Powell said the evidence included firsthand accounts from four sources -- among them, an Iraqi chemical engineer who supervised one of the facilities and an Iraqi civil engineer "in a position to know the details of the program."

Nerve gas unaccounted for

Powell said Iraq has failed to account for its stockpile of between 100 and 500 tons of chemical weapons, including four tons of the nerve gas VX. He said a single drop of VX can kill a human being.

"We have evidence these weapons existed," Powell said. "What we don't have is evidence from Iraq that they have been destroyed or where they are."

He said Iraq denied it had ever weaponized VX, and that U.N. inspectors had presented information on January 27 that conflicts with the Iraqi account of its VX program.

Nuclear efforts continue

"We have no indication that Saddam Hussein has ever abandoned his nuclear weapons program," Powell told the council. "On the contrary, we have more than a decade of proof that he remains determined to acquire nuclear weapons."

Powell said Iraq has continued efforts to develop nuclear weapons and missiles capable of striking targets at a distance of up to 1,200 kilometers (745 miles). He said Saddam has "a cadre of nuclear scientists with the expertise, and he has a bomb design," but lacks the fissile material needed for a nuclear explosion.

Powell said that in an effort to develop fissile material, Saddam "has made repeated covert attempts to acquire high-specification aluminum tubes from 11 different countries, even after inspections resumed."

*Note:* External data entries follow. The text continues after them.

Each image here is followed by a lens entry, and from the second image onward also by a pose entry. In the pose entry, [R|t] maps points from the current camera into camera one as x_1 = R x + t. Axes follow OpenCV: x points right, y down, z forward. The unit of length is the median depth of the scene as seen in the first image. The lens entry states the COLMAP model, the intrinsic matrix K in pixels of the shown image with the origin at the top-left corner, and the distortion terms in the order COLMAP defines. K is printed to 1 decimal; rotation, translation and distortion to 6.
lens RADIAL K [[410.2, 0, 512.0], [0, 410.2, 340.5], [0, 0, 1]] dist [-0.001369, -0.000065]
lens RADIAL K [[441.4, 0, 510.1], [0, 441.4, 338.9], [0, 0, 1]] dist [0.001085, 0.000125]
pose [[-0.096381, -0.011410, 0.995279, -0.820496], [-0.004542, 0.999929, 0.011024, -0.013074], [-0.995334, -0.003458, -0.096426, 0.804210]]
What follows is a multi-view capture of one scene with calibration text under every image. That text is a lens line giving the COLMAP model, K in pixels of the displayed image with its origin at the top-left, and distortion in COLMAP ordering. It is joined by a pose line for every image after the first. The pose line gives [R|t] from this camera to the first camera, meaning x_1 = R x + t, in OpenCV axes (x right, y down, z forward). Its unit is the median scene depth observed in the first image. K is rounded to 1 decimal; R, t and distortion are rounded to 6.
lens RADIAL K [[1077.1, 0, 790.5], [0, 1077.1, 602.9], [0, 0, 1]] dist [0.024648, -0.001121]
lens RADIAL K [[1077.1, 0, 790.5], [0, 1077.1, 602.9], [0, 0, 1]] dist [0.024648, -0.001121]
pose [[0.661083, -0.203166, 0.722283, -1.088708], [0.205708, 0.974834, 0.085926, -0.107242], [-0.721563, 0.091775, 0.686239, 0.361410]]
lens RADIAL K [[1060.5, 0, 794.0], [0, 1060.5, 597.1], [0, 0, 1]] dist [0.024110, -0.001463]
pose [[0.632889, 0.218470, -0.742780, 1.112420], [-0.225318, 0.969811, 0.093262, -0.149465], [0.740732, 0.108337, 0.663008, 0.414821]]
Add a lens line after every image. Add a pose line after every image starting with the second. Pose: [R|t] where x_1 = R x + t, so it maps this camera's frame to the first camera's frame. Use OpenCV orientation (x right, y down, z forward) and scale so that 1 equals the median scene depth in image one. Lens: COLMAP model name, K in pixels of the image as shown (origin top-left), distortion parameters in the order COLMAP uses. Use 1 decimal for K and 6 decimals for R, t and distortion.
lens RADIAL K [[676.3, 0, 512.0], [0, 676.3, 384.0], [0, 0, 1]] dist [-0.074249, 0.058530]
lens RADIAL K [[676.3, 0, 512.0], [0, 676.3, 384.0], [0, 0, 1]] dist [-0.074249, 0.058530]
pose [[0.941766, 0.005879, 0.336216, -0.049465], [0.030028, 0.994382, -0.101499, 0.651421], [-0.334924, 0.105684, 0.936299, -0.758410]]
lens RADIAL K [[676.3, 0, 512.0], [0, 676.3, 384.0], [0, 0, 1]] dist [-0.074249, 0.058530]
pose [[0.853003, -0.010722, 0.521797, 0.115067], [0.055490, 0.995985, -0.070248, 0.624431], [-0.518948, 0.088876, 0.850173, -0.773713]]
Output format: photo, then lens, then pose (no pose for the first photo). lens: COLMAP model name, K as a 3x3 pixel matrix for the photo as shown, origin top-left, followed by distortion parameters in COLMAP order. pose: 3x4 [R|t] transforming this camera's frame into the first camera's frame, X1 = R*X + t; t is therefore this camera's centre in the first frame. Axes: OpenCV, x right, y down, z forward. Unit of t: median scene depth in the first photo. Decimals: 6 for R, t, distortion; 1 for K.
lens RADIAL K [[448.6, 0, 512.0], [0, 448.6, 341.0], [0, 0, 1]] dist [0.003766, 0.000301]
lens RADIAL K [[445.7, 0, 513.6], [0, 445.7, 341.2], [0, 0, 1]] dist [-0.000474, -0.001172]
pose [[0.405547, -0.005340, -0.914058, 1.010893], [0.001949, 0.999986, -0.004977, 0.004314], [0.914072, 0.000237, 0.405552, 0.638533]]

Powell said Iraq had "no business" obtaining such tubes, even if they were for use in conventional rocket programs as Iraq and some experts have claimed.

Links to terrorism

Powell asserted that Iraq has had high-level, long-standing contacts with the al Qaeda terrorist network.

He said al Qaeda fugitives from Afghanistan have found safe haven in northern Iraq and al Qaeda associates are operating in Baghdad.

Powell also said an al Qaeda fugitive linked to the October killing of U.S. diplomat Laurence Foley in Jordan has found "safe haven" in Iraq and has plotted attacks in Europe.